WORK INSTRUCTION |
Below are some records. Print exactly the lines between the one holding "remote control: none" and the one holding "framed print: present [441,396,596,747]", inclusive, and nothing else.

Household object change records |
--- START ---
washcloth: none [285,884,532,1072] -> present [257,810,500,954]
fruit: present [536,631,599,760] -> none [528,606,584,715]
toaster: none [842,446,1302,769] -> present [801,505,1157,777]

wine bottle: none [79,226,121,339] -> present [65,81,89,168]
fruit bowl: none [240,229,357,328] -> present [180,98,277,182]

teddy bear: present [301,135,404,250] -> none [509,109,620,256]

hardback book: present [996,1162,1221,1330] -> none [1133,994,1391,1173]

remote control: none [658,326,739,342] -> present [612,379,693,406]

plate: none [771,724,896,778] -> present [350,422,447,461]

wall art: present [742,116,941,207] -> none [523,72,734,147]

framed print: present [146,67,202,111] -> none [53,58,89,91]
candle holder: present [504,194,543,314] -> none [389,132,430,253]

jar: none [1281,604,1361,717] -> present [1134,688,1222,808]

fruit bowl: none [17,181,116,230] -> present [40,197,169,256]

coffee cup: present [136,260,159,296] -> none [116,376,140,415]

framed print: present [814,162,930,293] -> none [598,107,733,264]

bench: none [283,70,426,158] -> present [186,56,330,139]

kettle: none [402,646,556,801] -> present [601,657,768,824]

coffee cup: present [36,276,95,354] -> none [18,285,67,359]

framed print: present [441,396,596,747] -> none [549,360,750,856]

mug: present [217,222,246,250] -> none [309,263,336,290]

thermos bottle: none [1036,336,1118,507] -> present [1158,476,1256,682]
--- END ---
RESPONSE |
remote control: none [658,326,739,342] -> present [612,379,693,406]

plate: none [771,724,896,778] -> present [350,422,447,461]

wall art: present [742,116,941,207] -> none [523,72,734,147]

framed print: present [146,67,202,111] -> none [53,58,89,91]
candle holder: present [504,194,543,314] -> none [389,132,430,253]

jar: none [1281,604,1361,717] -> present [1134,688,1222,808]

fruit bowl: none [17,181,116,230] -> present [40,197,169,256]

coffee cup: present [136,260,159,296] -> none [116,376,140,415]

framed print: present [814,162,930,293] -> none [598,107,733,264]

bench: none [283,70,426,158] -> present [186,56,330,139]

kettle: none [402,646,556,801] -> present [601,657,768,824]

coffee cup: present [36,276,95,354] -> none [18,285,67,359]

framed print: present [441,396,596,747] -> none [549,360,750,856]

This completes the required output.